It’s been a year since a devastating 7.0 magnitude earthquake struck Haiti, and there’s no denying the situation there is untenable. An estimated one million people still live in tents, thousands have died from cholera, and a shady election process has generated civil unrest. Food and work are scarce.

But what exactly did we expect?

A bevy of obligatory anniversary reports have bemoaned the lack of any real recovery in the Caribbean nation, but Haiti was a physical and political house of cards long before shaking started. Years of corrupt governments, plundered resources, foreign exploitation, and individual avarice left Haiti ill prepared to deal with day-to-day life, let alone the challenges of a megadisaster.

Even in the first weeks after the quake, experts warned that recovery would take many years and have to address past misfortune.

“I think this is going to take many more decades than only 10 years and this is an enormous backwards step in Haiti's development,” Edmond Mulet, acting head of the UN Haiti mission, told the BBC in January 2010. “We will not have to start from zero but from below zero.”

Why then the perception that Haiti is so far behind the recovery curve? Although conditions are deplorable, some say efforts are proceeding according to plan. Cheryl Mills, chief of staff for the U.S. secretary of state, told Time that while rubble removal and shelter building needed to improve, “Haiti is relatively on pace, recovery-wise.” Others from organizations large and small have defended their efforts as well, saying they’ve done their best with not much to work with. The vastness of the devastation can’t be underestimated, they say.

“The earthquake made Port-au-Prince look like many cities in Europe after World War II, and it took them 10 years to recover," U.S. Ambassador to Haiti Kenneth Merten told Time. “To expect more here is not fair to the Haitian people.”

Still, there are indications that relief efforts aren’t productive and in some cases could be hurting recovery efforts.
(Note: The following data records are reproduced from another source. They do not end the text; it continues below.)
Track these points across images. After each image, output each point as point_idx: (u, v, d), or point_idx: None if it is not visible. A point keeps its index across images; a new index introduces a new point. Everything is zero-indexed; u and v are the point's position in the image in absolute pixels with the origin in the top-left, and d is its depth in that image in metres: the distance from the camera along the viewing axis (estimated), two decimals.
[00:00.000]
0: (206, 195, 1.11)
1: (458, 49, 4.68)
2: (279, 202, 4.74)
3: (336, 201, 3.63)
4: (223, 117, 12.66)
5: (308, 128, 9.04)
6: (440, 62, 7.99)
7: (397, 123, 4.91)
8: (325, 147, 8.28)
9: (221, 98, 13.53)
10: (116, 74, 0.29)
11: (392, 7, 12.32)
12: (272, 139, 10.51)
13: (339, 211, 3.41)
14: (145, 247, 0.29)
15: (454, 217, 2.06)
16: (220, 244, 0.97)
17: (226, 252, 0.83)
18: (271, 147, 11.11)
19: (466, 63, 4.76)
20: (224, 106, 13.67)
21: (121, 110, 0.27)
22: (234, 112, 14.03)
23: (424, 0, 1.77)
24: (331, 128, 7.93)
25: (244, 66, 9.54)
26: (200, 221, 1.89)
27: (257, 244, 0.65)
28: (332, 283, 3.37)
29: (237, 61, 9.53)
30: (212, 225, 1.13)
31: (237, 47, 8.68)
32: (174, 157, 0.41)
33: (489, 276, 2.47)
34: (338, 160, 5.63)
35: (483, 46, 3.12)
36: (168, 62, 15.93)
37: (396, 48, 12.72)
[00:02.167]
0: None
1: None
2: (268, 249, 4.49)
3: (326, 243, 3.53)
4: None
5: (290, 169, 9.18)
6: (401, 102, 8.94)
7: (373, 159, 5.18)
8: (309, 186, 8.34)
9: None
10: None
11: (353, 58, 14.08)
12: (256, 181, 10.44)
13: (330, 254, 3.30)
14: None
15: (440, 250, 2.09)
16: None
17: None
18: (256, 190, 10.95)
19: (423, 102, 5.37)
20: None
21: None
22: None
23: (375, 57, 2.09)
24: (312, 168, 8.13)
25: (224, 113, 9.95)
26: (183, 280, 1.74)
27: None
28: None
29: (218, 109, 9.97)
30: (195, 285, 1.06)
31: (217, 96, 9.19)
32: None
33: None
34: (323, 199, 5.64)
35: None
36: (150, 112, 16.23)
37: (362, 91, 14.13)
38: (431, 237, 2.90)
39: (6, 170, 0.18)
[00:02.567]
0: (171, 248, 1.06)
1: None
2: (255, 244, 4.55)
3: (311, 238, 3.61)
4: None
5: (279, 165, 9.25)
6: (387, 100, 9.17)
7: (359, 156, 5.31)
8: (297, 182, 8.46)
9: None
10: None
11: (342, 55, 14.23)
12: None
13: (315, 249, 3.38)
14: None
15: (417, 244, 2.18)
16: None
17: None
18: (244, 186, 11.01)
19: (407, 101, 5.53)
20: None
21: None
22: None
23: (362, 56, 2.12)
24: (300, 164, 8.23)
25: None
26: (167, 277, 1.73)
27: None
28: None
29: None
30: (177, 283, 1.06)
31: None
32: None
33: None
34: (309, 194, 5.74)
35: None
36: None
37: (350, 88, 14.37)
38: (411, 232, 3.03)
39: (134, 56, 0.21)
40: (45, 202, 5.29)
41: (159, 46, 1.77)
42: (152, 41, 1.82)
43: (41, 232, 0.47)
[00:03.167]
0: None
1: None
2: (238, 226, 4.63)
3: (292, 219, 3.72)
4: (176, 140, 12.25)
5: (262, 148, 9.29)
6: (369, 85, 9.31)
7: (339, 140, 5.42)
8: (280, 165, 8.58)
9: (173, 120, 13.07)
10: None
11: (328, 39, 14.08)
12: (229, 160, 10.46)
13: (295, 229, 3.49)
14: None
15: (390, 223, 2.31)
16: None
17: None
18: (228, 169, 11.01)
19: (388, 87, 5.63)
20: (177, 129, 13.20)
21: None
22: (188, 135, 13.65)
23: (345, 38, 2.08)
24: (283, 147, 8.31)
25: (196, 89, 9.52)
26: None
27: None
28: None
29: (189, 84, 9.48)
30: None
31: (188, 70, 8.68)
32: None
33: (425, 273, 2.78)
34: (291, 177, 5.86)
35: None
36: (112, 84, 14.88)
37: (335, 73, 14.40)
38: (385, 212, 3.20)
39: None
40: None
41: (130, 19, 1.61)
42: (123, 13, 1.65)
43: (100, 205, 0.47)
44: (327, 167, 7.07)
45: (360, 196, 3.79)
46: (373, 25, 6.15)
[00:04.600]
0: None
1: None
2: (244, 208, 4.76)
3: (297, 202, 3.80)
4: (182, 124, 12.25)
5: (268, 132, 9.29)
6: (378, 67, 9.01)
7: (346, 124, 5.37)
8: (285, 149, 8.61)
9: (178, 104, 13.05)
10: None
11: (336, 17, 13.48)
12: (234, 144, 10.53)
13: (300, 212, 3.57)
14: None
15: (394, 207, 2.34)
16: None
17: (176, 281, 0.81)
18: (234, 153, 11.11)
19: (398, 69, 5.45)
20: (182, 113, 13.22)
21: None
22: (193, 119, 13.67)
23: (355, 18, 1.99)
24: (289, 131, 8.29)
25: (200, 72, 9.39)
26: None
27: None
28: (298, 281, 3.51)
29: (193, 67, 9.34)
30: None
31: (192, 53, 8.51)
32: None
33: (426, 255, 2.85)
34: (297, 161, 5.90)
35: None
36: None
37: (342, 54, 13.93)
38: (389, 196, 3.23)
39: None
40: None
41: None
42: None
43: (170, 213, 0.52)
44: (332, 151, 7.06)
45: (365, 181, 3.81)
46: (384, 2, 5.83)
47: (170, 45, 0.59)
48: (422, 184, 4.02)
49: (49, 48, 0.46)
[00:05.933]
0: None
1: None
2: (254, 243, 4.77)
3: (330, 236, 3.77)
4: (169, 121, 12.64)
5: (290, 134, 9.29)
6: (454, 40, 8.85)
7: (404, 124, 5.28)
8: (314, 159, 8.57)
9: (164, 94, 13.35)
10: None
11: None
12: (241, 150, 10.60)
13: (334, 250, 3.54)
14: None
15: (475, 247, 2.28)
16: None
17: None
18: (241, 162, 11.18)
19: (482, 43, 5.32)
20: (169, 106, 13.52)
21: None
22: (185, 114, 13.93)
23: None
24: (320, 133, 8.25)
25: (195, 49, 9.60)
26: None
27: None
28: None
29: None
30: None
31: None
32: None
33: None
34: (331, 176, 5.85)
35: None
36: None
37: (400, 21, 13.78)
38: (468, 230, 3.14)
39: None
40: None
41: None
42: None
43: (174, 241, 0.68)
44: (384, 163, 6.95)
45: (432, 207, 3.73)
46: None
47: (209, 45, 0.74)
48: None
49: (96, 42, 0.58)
Only an estimated 5 percent of the debris littering the country has been removed and Haiti has only seen about 10 percent of the $11 billion of aid it’s been promised, according to another Time article. Even that small amount is being spent in such a way that is “infantilizing” the country and making Haitians dependent on aid, Haiti leaders said.

And while recovery can be expected to move slowly, time is of the essence, Purdue University geologist Eric Calais, who has been advising Haiti’s government, told the Washington Post.

“I haven't seen a lot of rebuilding. I've seen a lot of patching, which gives you the false impression that something is fixed, when it is just hidden,” Calais said. “There will be a bigger, more powerful, more damaging earthquake, closer to Port-au-Prince, and it will likely occur within the lifetimes of buildings being built now.”

If existing aid efforts are less than productive, so too are the hand-wringing, finger-pointing reports that not enough is being done to speed recovery. While aid groups might not work efficiently, media reports spotlighting the lack of results are leading many Haitians to believe humanitarian organizations are growing rich on their misery.

"The only people making money in Haiti are the NGOs who use the Haitian people to raise money and pay for their big cars," Haitian barber Clenor Fleurent told the Post.

So what would turn the tide in Haiti? There’s no good plan yet, but U.S. politicians and a recent Rand report agree that creating a strong, organized, and transparent government—free from graft and cronyism—will go a long way.

Meanwhile, Haitians on the street have seen too much corruption to hold much hope.

"With my own eyes I don't see progress. I don't see anything," Fleurent said. "Progress is for special people."